Fourth, there is little doubt that true cyber crime is illegal under our existing laws and that such crimes could be prosecuted. Moreover, private sector individuals with particular expertise have, and will continue to, cooperate with and assist law enforcement in investigating and prosecuting cyber criminals. I should note that ACP does not think it appropriate or desirable to use the possible absence of sufficient laws in other countries to enact new legislation in the United States that might infringe on privacy rights.
Fifth, we strongly believe that new government controls, technological mandates, or federally imposed standards will not lead to better Critical Information Infrastructure Protection. It is essential that the government not use legitimate threats to computer security as a justification for assuming new powers of regulation, imposing new burdens upon industry, or mandating that the private sector use particular technologies or processes. Such commands would backfire by stifling innovation, artificially channeling R&D, and harming the very infrastructure that needs protection.
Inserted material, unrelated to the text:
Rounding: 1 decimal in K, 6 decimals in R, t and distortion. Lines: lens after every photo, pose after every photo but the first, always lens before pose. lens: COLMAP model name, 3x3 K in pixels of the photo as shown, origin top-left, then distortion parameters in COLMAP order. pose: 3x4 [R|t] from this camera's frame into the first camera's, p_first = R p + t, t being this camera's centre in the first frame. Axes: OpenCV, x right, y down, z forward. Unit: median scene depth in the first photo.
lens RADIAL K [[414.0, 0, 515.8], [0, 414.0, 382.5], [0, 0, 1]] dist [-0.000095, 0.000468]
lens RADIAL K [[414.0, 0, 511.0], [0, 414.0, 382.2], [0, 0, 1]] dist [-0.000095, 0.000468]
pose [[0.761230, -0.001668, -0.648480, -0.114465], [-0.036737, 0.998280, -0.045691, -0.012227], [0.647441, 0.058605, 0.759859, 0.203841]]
Sixth, government must not violate personal and corporate privacy in the quest for Critical Information Infrastructure Protection. Once again, the government should not use legitimate threats to computer security as a justification for threatening fundamental rights of privacy. Indeed, as more of our lives are conducted electronically, it is essential that we ensure the security and privacy of information, communications, and transactions that dominate our daily lives from unjustified and unwarranted government examination. The government must not increase widespread surveillance or monitoring of Americans at home and work. While we fully support giving law enforcement the requisite resources and training to investigate and prosecute cyber crime, it is quite another thing to say that, just because some will commit cyber crime, it is necessary to watch closely what everyone is doing.
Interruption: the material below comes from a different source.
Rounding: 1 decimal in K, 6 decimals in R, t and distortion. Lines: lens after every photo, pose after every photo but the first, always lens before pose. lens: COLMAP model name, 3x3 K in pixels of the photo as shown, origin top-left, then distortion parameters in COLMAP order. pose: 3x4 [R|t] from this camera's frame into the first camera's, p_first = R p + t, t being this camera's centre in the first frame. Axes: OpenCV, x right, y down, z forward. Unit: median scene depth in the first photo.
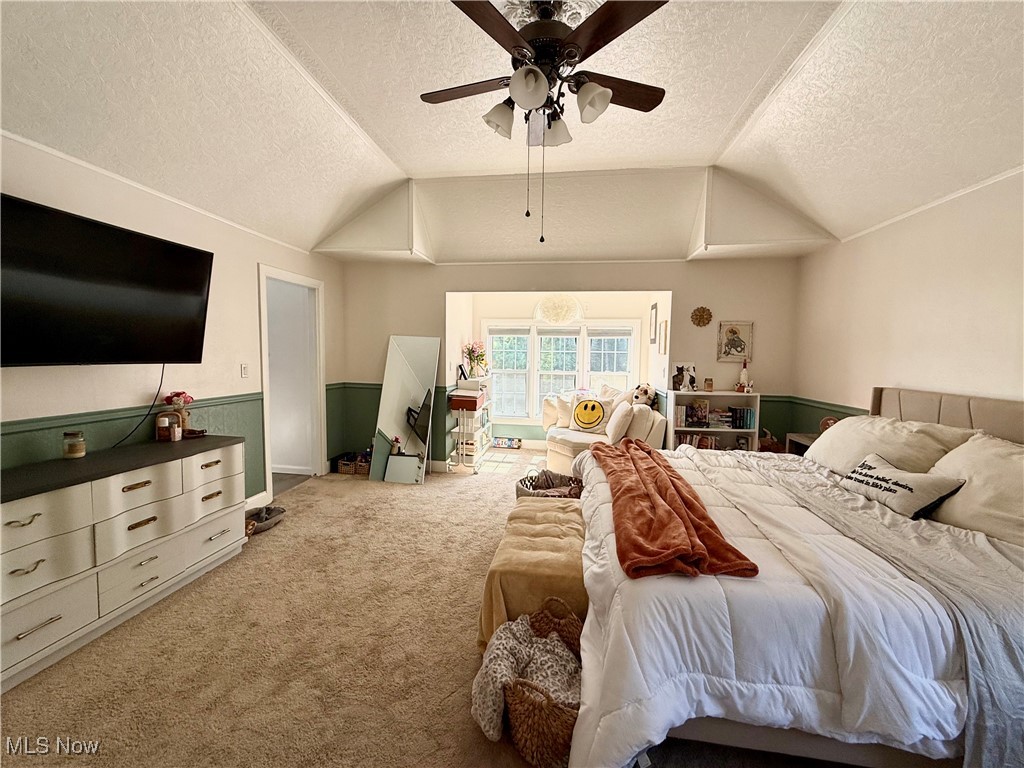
lens RADIAL K [[410.2, 0, 516.6], [0, 410.2, 385.2], [0, 0, 1]] dist [-0.000231, 0.000233]
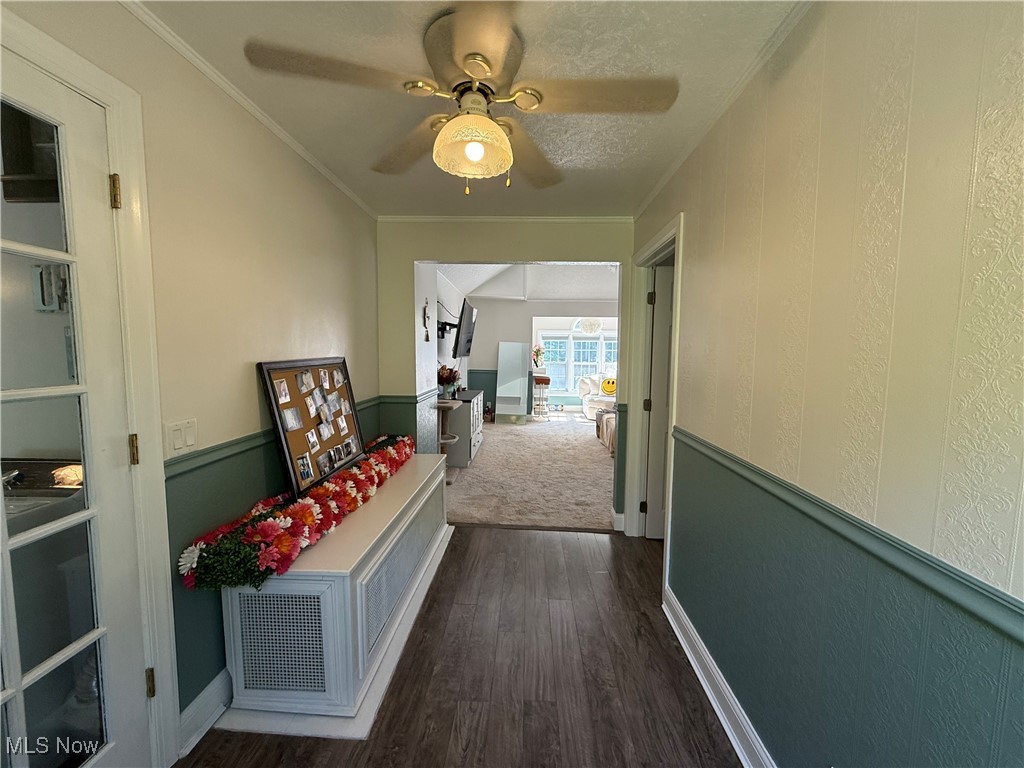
lens RADIAL K [[410.2, 0, 509.5], [0, 410.2, 385.6], [0, 0, 1]] dist [-0.000231, 0.000233]
pose [[0.995793, -0.013534, 0.090623, -0.381243], [0.013043, 0.999897, 0.006013, 0.047719], [-0.090695, -0.004806, 0.995867, -0.644037]]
One example of this danger is the governments original plan for FIDNET the Federal Intrusion and Detection Network. As originally conceived, the Administration proposed that the FBI monitor Internet traffic generally within this country. We are pleased that, in response to widespread Congressional and private sector criticism, the Administration has changed FIDNETs mission to be, more appropriately, one of monitoring the federal governments own computer networks. This is much more in line with what companies do in terms of monitoring their own information systems and it is something quite concrete, which can improve information security. However, troubling proposals keep bubbling up. The Washington Post recently reported on the FBIs plan to build a "casa de web" data mining computer system for recording and analyzing Internet activity.
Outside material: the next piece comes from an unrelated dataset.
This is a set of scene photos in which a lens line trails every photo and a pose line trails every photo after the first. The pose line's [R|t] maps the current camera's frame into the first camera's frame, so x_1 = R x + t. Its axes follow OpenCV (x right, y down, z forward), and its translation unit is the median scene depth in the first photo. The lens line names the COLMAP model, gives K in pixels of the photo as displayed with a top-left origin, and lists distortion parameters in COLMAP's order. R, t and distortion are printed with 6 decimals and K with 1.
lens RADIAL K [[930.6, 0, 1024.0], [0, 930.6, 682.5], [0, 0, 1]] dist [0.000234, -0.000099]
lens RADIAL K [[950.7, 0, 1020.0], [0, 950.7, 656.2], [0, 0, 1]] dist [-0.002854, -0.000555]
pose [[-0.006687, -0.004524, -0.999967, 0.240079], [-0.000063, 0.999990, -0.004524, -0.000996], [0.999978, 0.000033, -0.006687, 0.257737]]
Chairman Hatch, you and Senator Leahy and other members of the Committee have introduced legislation addressing different aspects of cyber crime and critical infrastructure protection. As we have explained, there are some positive steps that could be taken. But there is no need to rush forward with legislation. Indeed, ACP has questions and concerns about several aspects of these bills (e.g., the proper role of the FBIs NIPC, international cooperation standards, and the extension of trap and trace devices and pen registers to electronic communications). This area is both legally and technologically complex. Hearings such as these are essential. ACP believes that at this point much legislation concerning Critical Information Infrastructure Protection is in fact premature.